“Cassoulet has such a religion around it because it’s the plat de partage — the dish of sharing. When a cassoulet arrives at the table, bubbling with aromas, something magical happens — it’s Communion around a dish.”
– Philippe Puel, Chef, Le Cantou
New York City – Back in Manhattan for a few days after my Dallas escapades and it’s cold. I have a tendency to forget how cold it can get here, and at the same time, I know it’s not nearly as cold as it often might be at this time of year. Still, not what I’m used to anymore after nearly three years living in BsAs. A perfect welcome to the city seemed like a night out for a large, bubbling casserole of cassoulet, and where better in this city than the long time outpost of southwestern French cuisine, Gascogne, 158 8th Avenue in Chelsea. This place ranks high amongst those that over my two plus decades in New York I returned to time and again – at least a couple of times every winter for the cassoulet, and often at other times of the year for simple, rustic fare from the region. I even celebrated, as I recall, my 35th birthday there with a dozen or more friends – we took over their garden in the rear and had a great evening. [Closed]
We’d decided to go all out on a welcome back feast, and started off with a platter of fresh blue point oysters on the half shell, and then on to a couple of appetizers – a large slab of foie gras poached in armagnac and served up with glazed pears, and this assiette d’anatra
, a dish that was, unfortunately, better in description than execution – thin slices of duck prosciutto that were the only really good part of the dish, interwoven with slices of undercooked potato (we asked if they could possibly just throw it under the broiler for a minute or so to finish cooking the spuds, they were just that short of done, and the kitchen declined, claiming they would turn to mush, so we simply left them on the plate – not a good service move on their part, but…), and in the center some shredded, braised duck meat that was a bit too dried out, though tasty. Ah well, the foie and the oysters put smiles on our faces.

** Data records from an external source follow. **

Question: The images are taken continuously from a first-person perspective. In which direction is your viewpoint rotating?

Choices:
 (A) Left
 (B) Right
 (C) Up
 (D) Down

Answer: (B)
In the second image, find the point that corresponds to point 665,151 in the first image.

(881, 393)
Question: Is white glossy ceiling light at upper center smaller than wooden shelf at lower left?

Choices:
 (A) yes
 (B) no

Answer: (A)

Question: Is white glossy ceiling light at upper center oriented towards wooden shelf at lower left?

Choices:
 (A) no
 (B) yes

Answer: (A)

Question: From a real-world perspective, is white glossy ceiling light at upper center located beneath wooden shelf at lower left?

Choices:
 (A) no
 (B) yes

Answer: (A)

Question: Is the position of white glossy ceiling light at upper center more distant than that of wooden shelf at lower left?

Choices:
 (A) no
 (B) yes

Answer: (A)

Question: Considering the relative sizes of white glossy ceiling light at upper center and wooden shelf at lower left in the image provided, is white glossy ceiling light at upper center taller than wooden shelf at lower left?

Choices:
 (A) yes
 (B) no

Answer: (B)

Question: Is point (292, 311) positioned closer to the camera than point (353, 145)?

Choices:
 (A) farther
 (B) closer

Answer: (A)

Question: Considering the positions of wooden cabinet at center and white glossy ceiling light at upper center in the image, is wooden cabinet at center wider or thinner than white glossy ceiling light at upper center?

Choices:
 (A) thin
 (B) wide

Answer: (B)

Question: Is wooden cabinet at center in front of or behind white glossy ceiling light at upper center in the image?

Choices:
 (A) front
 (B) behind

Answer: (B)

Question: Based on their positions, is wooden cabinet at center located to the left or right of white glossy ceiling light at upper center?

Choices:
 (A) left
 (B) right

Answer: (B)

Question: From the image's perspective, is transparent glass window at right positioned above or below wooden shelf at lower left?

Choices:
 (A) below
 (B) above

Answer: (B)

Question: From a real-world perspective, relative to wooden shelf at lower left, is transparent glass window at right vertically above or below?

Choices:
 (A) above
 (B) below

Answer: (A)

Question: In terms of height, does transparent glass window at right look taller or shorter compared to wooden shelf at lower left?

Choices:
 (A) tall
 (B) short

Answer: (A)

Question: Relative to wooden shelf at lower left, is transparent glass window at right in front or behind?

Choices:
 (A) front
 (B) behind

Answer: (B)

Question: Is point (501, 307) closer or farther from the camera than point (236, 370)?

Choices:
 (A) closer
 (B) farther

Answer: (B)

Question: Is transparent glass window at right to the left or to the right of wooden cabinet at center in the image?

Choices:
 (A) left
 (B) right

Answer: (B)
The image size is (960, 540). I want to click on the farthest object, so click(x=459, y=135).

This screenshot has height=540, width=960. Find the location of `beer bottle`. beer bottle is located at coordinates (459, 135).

And besides, we knew the cassoulets were enroute, and shortly thereafter two hefty, bubbling pots of beans, tomato, two or three kinds of sausage, duck confit, and all sorts of good herbs and spices arrived on the table. We dug in and ate, and ate, until finally giving up, the pots just seeming to have no bottom to them. Gascogne serves up cassoulet as it ought to be, with no frills, no creative touches, no fancy presentations – as Julia Child once put it, “that best of bean feasts, is everyday fare for a peasant but ambrosia for a gastronome…”.